Les résultats des élections européennes de 2024 confirment le succès du Rassemblement National (RN), avec Jordan Bardella en tête.

Le Rassemblement National (RN) domine les résultats définitifs des élections européennes de 2024, avec 31,5 % des voix et 30 sièges. Jordan Bardella, tête de liste du RN, remporte une victoire éclatante, enregistrant une progression significative par rapport aux élections précédentes.

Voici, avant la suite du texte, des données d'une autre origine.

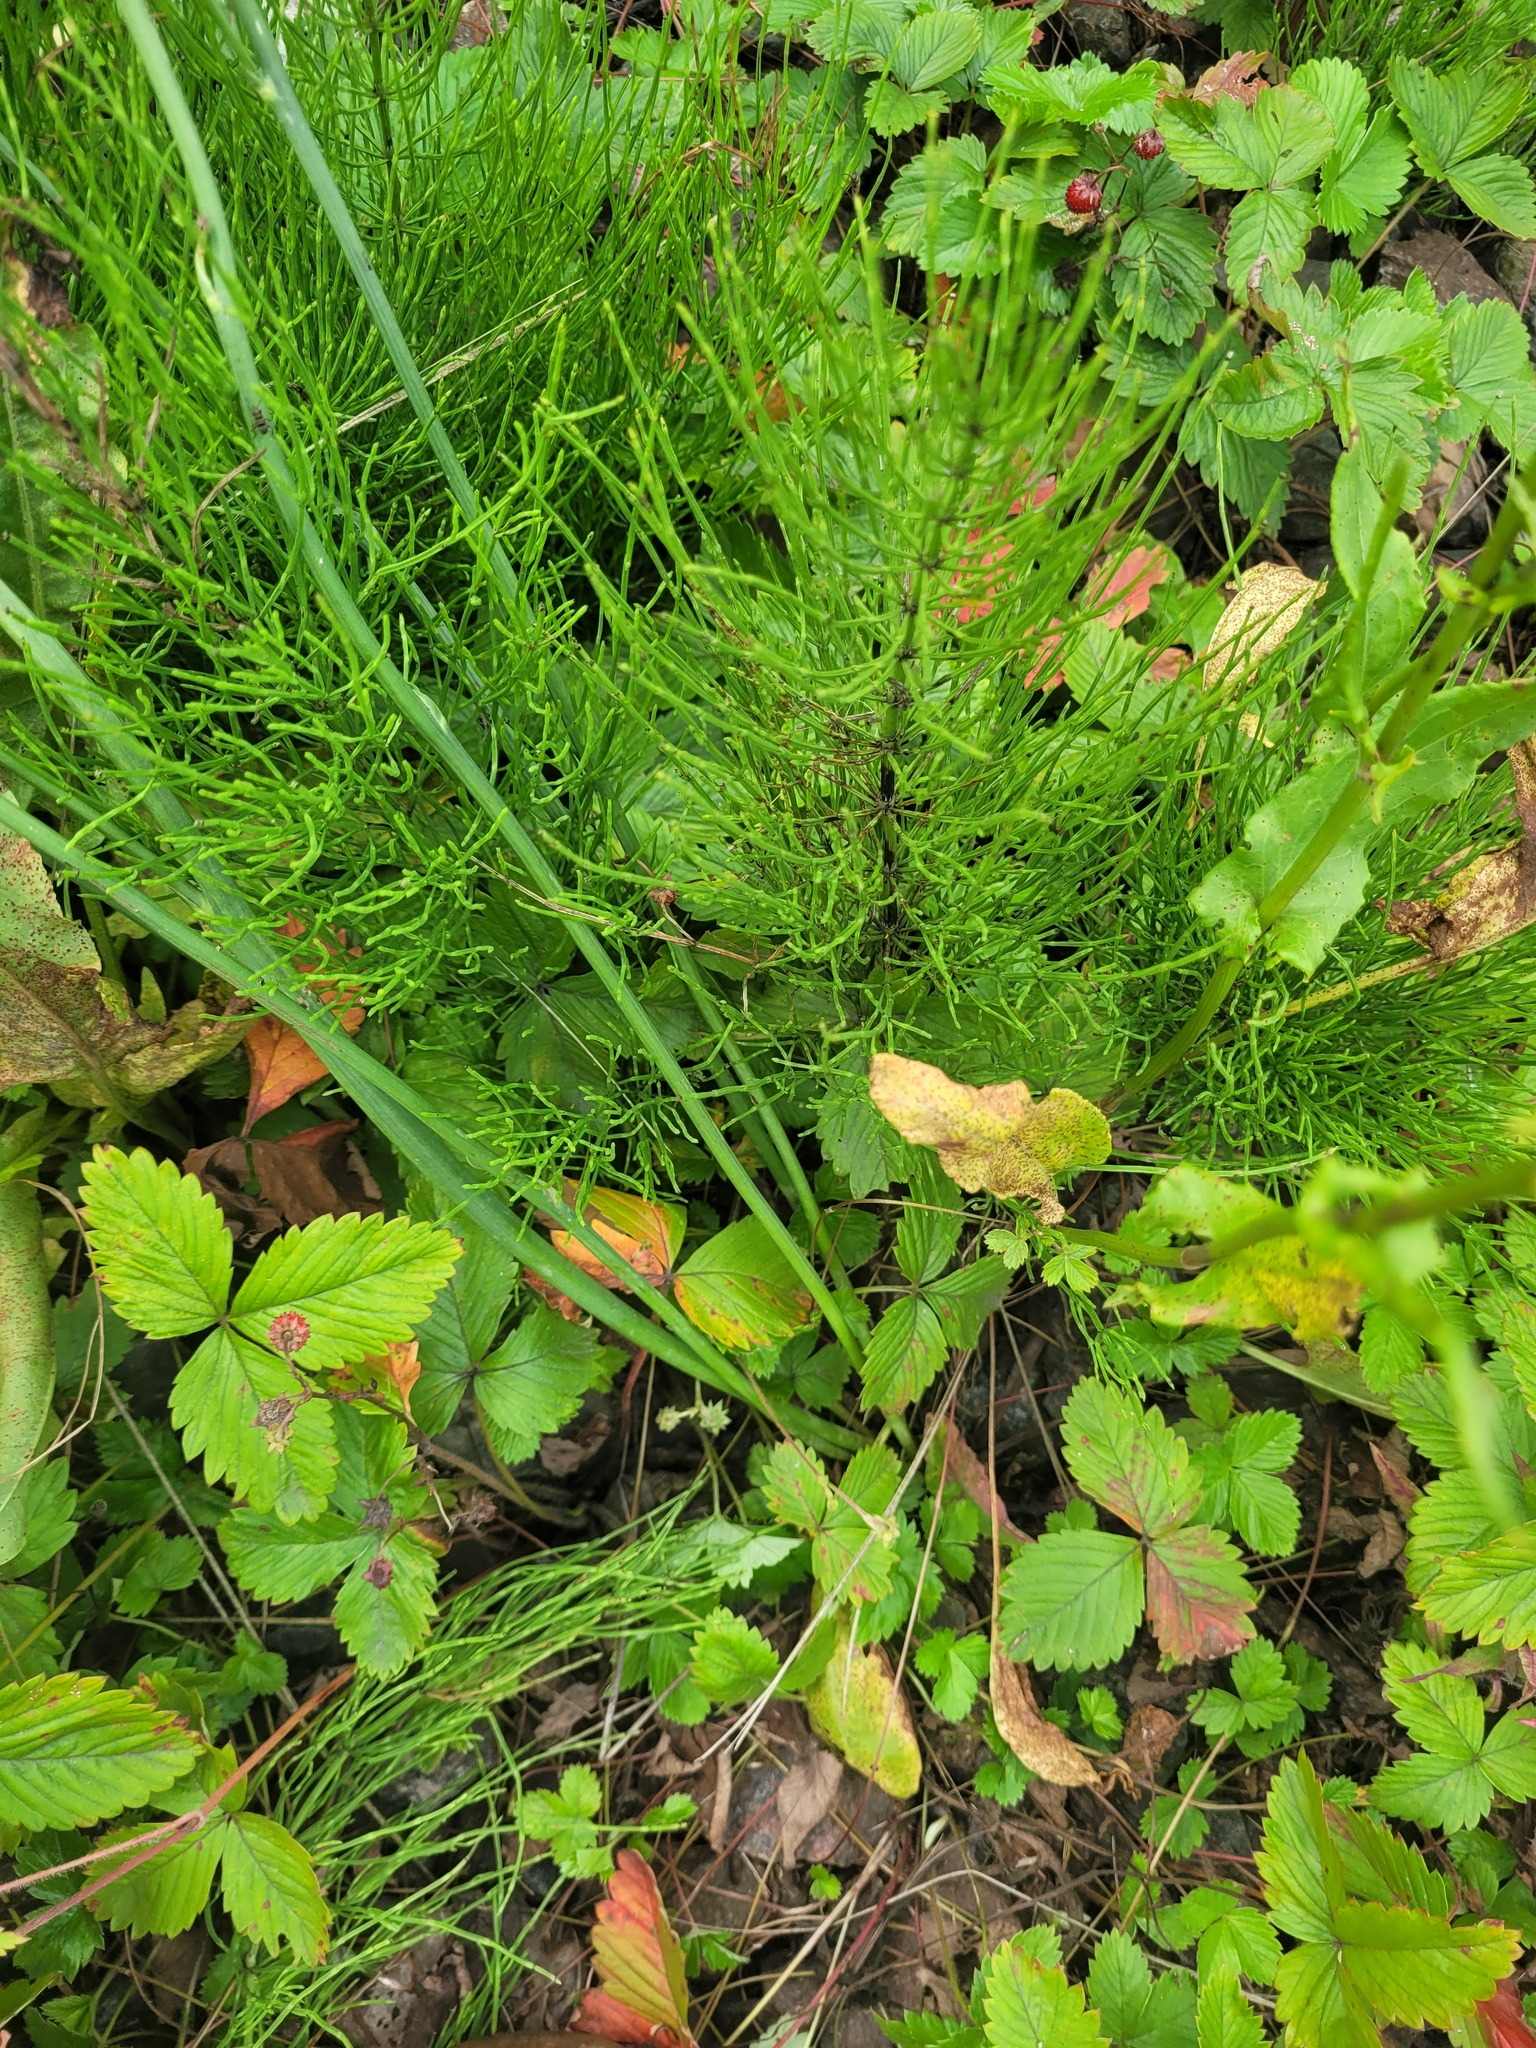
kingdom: Plantae
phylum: Tracheophyta
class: Magnoliopsida
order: Asterales
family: Asteraceae
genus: Hypochaeris
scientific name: Hypochaeris radicata
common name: Flatweed
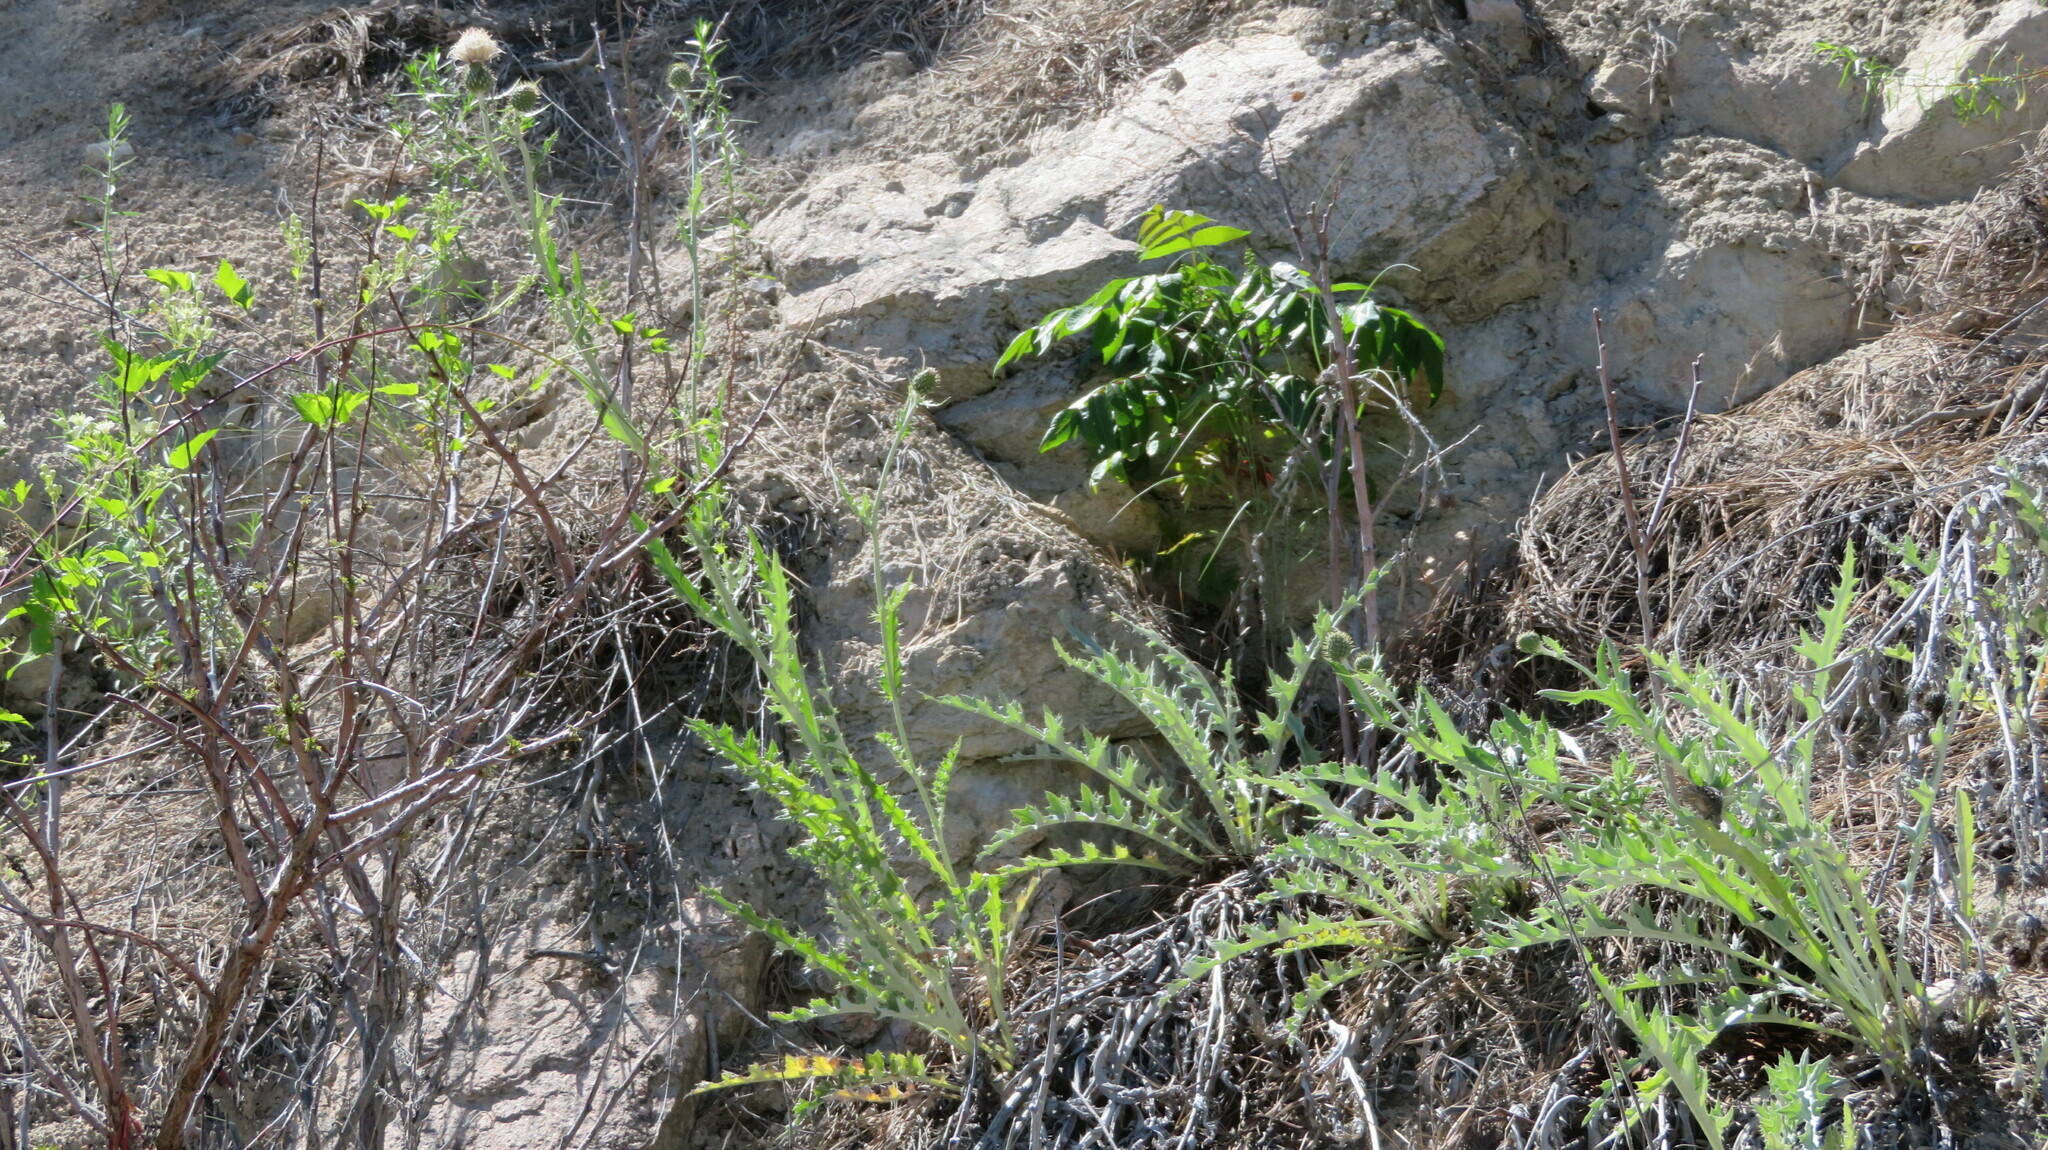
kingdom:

En deuxième position, Valérie Hayer pour Renaissance obtient 14,6 % des voix et 13 sièges, maintenant ainsi une présence notable dans le paysage politique européen. Le Parti socialiste et Place publique, mené par Raphaël Glucksmann, enregistre une progression, obtenant 13,8 % des voix et 13 sièges.

Manon Aubry pour La France Insoumise (LFI) obtient 9,9 % des voix et 9 sièges, tandis que François-Xavier Bellamy pour Les Républicains (LR) enregistre 7,2 % et 6 sièges.

Marion Maréchal pour Reconquête franchit la barre des 5 %, obtenant 5,5 % des voix et 5 sièges. Marie Toussaint pour Les Écologistes obtient également 5,5 % des voix et 5 sièges.

Les résultats pour le Parti communiste français, représenté par L. Deffontaines, et Alliance rurale, représentée par J. Lassalle, sont de 2,4 % chacun, sans obtenir de sièges.

Ces résultats soulignent la consolidation du RN en tant que force politique majeure, tout en mettant en évidence les performances de certaines listes qui ont réalisé des progressions notables par rapport aux élections précédentes.